"Houston? SpaceX here. The Starship has landed."
That wasn't quite how SpaceX put it Wednesday evening -- but wouldn't it be great if it had? After flying prototypes of its Starship twice to high altitude in February, only to see the rockets crash land when they tried to return to base, on Wednesday, March 3, everything came together for SpaceX.
Well, almost everything.
As with the previous launch attempts of Starship prototypes SN8 and SN9, SpaceX's SN10 lifted off smoothly Wednesday evening from its launch pad in South Texas, and it flew to about 10 kilometers altitude before executing its patented "belly flop" maneuver and floating horizontally back to Earth, exposing as much surface area as possible to slow its descent.
About 20 seconds before landing, Starship reignited its three engines in sequence, flipped itself vertical again, then quickly shut two of them back down again to land gently atop a single flicker of flame.

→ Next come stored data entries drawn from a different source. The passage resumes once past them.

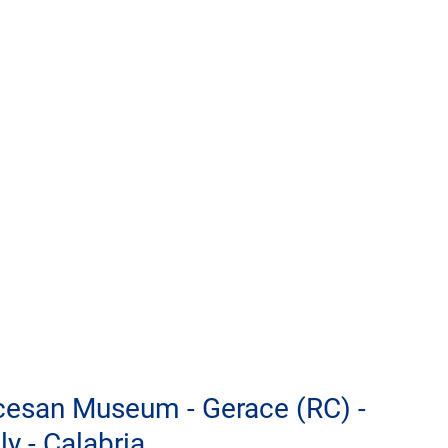
ocesan Museum - Gerace (RC) - 
ly - Calabria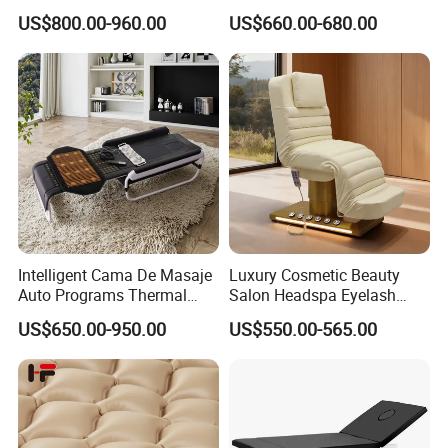
Beauty Bed Beauty Salon
Body Jade Shiatsu Whole
US$800.00-960.00
US$660.00-680.00
SPA Wellness Home Hotel
Connection Massage Bed
Massage Table 14 Modes Ai
with Wood Frame and
Voice SPA Bed
Music Function
Intelligent Cama De Masaje
Luxury Cosmetic Beauty
Auto Programs Thermal
Salon Headspa Eyelash
Jade Mat Therapy Bed
Table De Massage
US$650.00-950.00
US$550.00-565.00
Professionnel Portable
Facial SPA Electric Massage
Tables Bed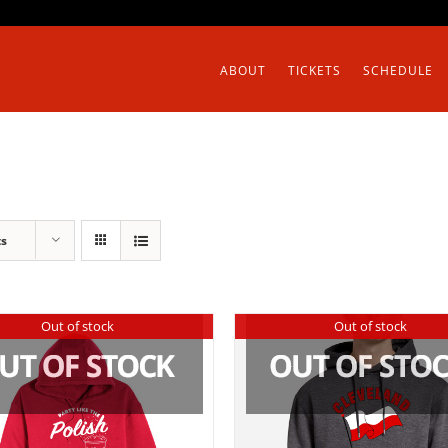
ABOUT
TICKETS
SCHEDULE
ts
Out of stock
Out of stock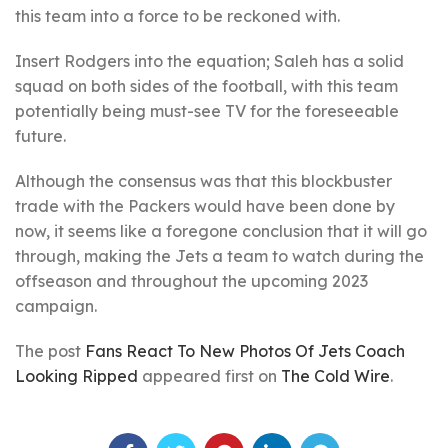
this team into a force to be reckoned with.
Insert Rodgers into the equation; Saleh has a solid
squad on both sides of the football, with this team
potentially being must-see TV for the foreseeable
future.
Although the consensus was that this blockbuster
trade with the Packers would have been done by
now, it seems like a foregone conclusion that it will go
through, making the Jets a team to watch during the
offseason and throughout the upcoming 2023
campaign.
The post
Fans React To New Photos Of Jets Coach
Looking Ripped
appeared first on
The Cold Wire
.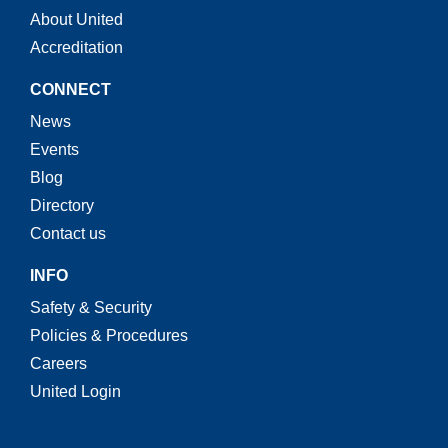
About United
Accreditation
CONNECT
News
Events
Blog
Directory
Contact us
INFO
Safety & Security
Policies & Procedures
Careers
United Login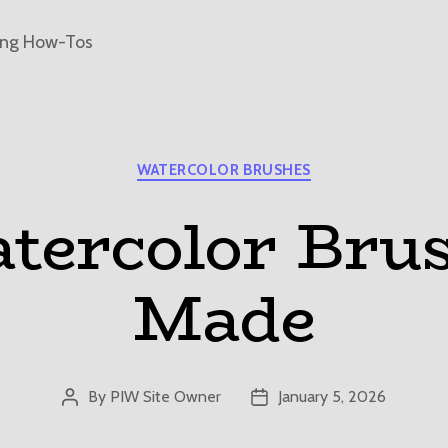
ing How-Tos
Categories
WATERCOLOR BRUSHES
ercolor Bru
Made
By
PIW Site Owner
January 5, 2026
Post
Post
author
date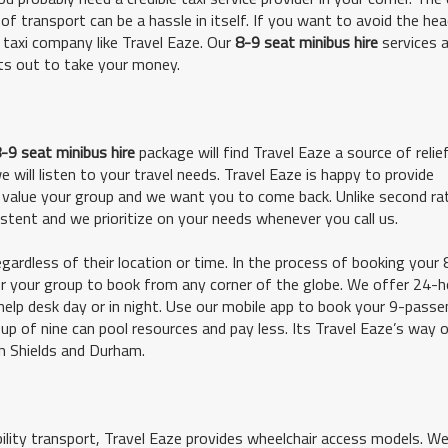
of transport can be a hassle in itself. If you want to avoid the he
e taxi company like Travel Eaze. Our
8-9 seat minibus hire
services a
its out to take your money.
-9 seat minibus hire
package will find Travel Eaze a source of relief
will listen to your travel needs. Travel Eaze is happy to provide
value your group and we want you to come back. Unlike second rat
sistent and we prioritize on your needs whenever you call us.
gardless of their location or time. In the process of booking your 
for your group to book from any corner of the globe. We offer 24-h
help desk day or in night. Use our mobile app to book your 9-pass
up of nine can pool resources and pay less. Its Travel Eaze’s way 
h Shields and Durham.
bility transport, Travel Eaze provides wheelchair access models. W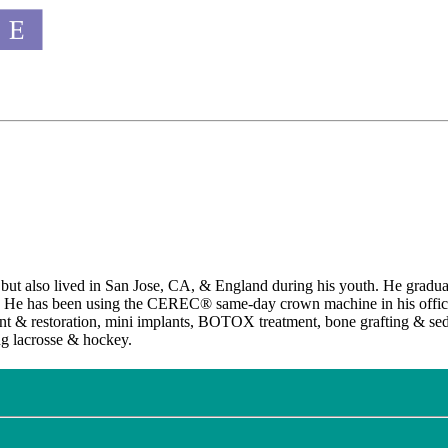
 but also lived in San Jose, CA, & England during his youth. He gradua
. He has been using the CEREC® same-day crown machine in his office 
 & restoration, mini implants, BOTOX treatment, bone grafting & sedati
ng lacrosse & hockey.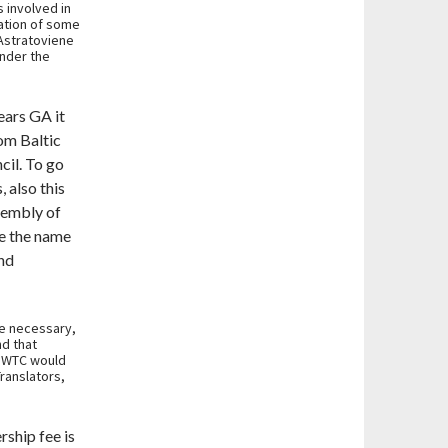
 involved in
ration of some
 Astratoviene
nder the
ears GA it
om Baltic
cil. To go
 also this
sembly of
ge the name
nd
be necessary,
nd that
 BWTC would
Translators,
ship fee is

The entire trip took 6 minutes, 20 seconds to complete -- that much time to prove that the world's first fully reusable, orbital-class spaceship can launch fly in the general direction of space and then return to land back on Earth safely.

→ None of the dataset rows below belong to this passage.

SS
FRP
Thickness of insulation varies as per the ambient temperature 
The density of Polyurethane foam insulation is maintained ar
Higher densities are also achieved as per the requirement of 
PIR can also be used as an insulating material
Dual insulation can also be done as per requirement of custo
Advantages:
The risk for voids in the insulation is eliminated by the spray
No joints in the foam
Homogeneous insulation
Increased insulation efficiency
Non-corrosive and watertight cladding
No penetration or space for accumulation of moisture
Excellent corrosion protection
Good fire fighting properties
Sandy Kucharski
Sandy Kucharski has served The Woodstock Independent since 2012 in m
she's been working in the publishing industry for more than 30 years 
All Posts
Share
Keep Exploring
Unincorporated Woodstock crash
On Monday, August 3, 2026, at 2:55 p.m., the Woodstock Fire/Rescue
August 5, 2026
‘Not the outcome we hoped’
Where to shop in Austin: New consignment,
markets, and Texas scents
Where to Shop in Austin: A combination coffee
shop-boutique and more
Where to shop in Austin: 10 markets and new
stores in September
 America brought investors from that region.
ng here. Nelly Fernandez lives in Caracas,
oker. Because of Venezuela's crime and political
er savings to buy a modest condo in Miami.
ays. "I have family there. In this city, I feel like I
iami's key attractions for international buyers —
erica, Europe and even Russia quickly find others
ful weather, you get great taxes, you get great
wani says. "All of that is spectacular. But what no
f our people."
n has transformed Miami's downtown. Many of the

So what will SpaceX do for an encore?
Well first and foremost, it must figure out why, not long after landing back on Earth, SN10 spontaneously combusted, unceremoniously scattering rocket shards across the Texas desert.
Still, SpaceX has predicted it will need to run through about 20 Starship prototypes to work out all the kinks. With any luck, SN11, when it launches, will both land and not then self-destruct. And one day soon, SN12, SN13 -- maybe even SN19 or SN20 will launch itself all the way into orbit and then come back to us safe and sound.